-- BEGIN GIVEN INFORMATION --
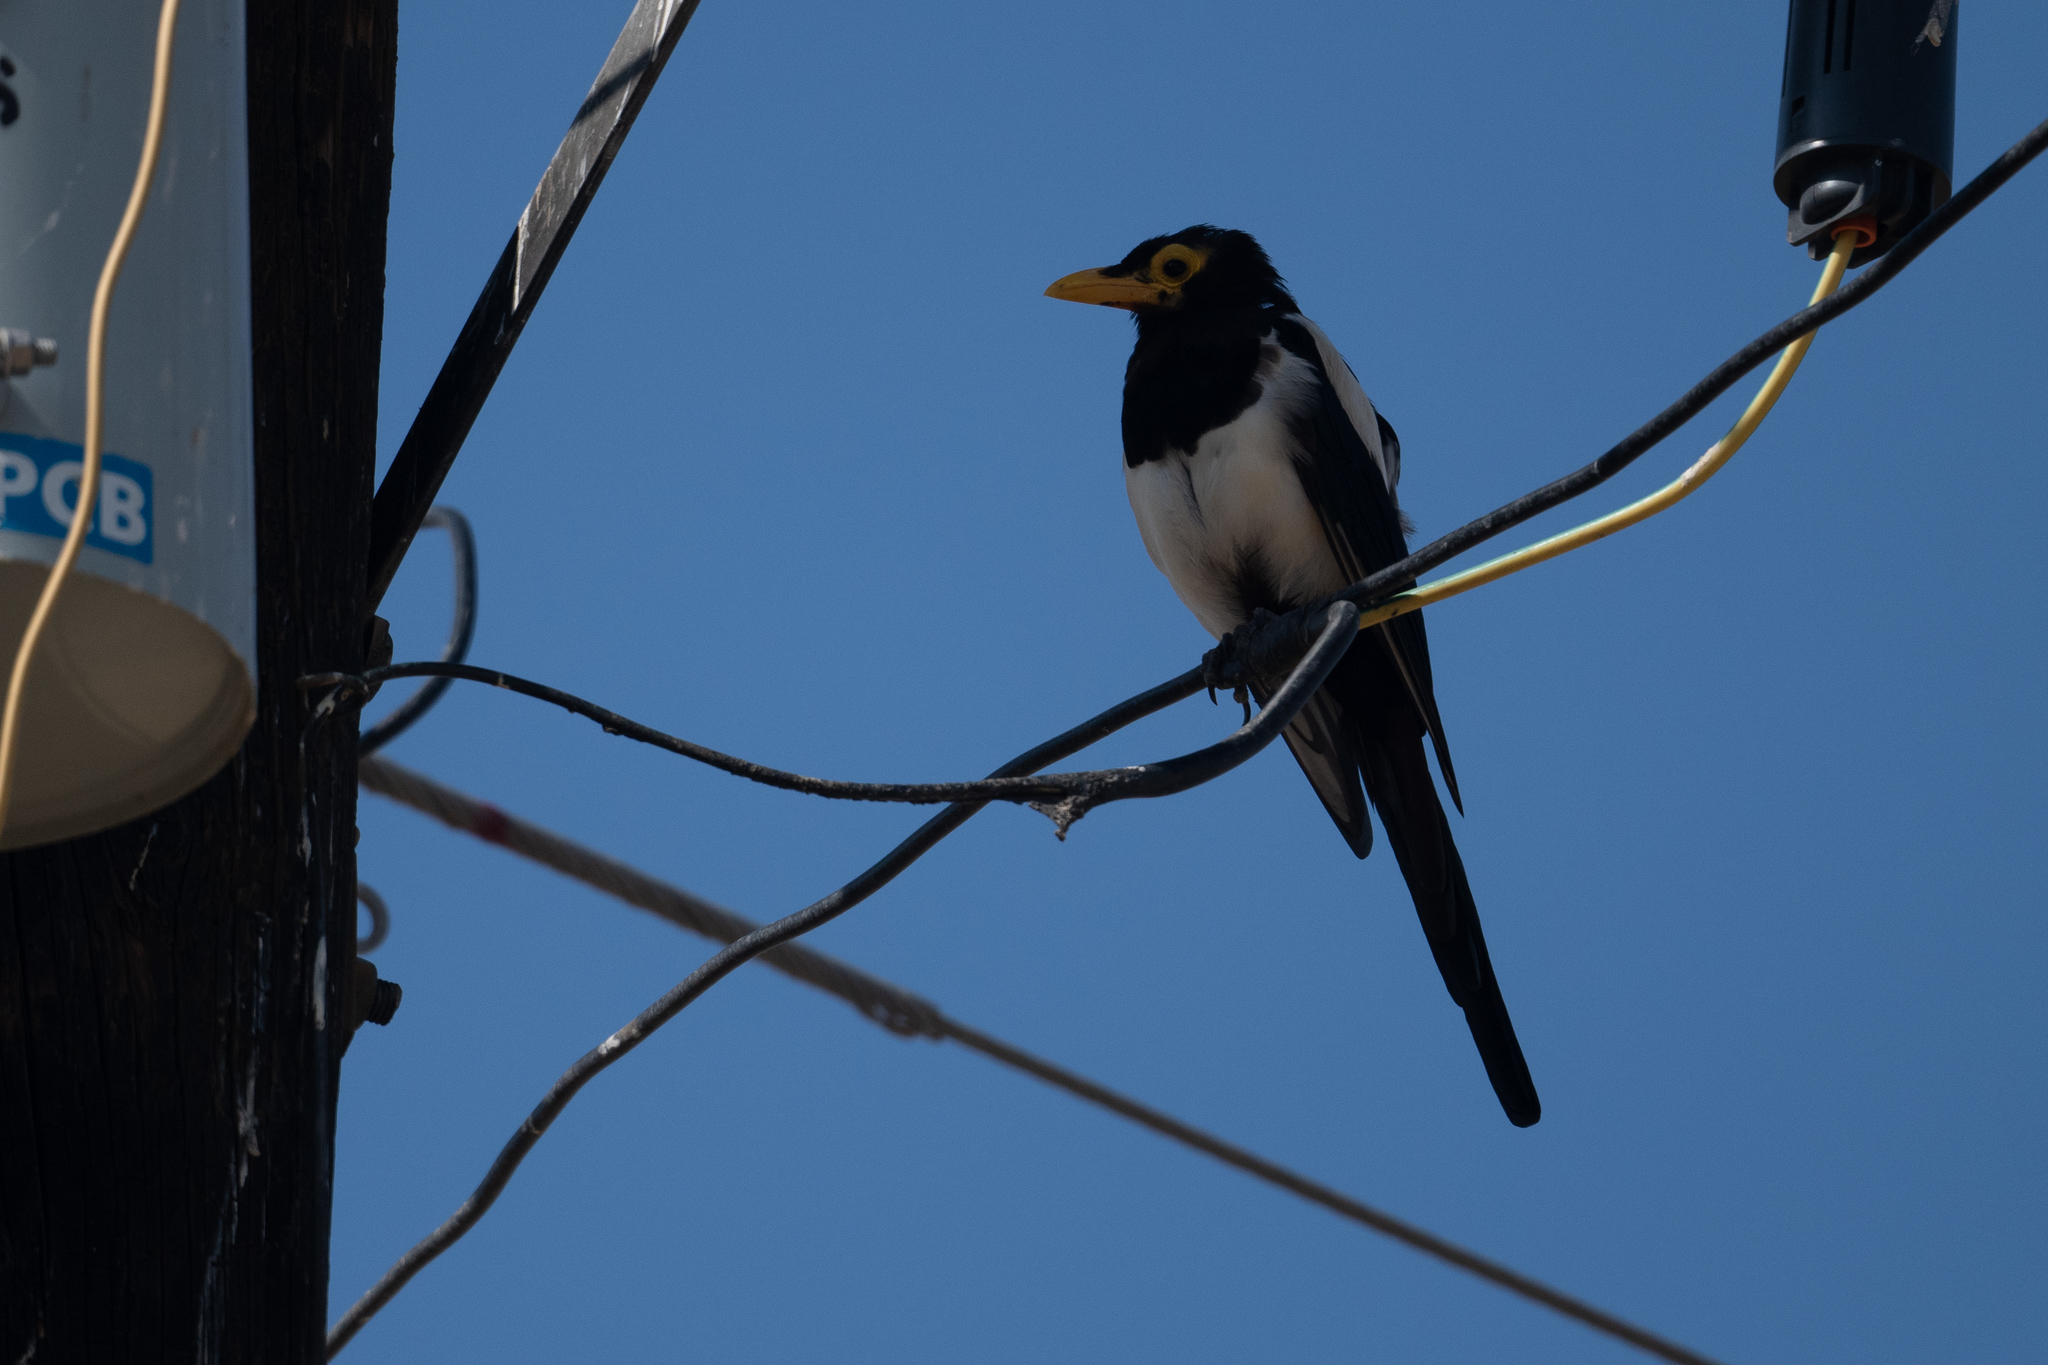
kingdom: Animalia
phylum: Chordata
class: Aves
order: Passeriformes
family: Corvidae
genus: Pica
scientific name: Pica nuttalli
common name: Yellow-billed magpie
-- END GIVEN INFORMATION --
■ WORK TO COMPLETE
Reproduce the lines above word for word, leaving out the picture.

■ SOLUTION BELOW
kingdom: Animalia
phylum: Chordata
class: Aves
order: Passeriformes
family: Corvidae
genus: Pica
scientific name: Pica nuttalli
common name: Yellow-billed magpie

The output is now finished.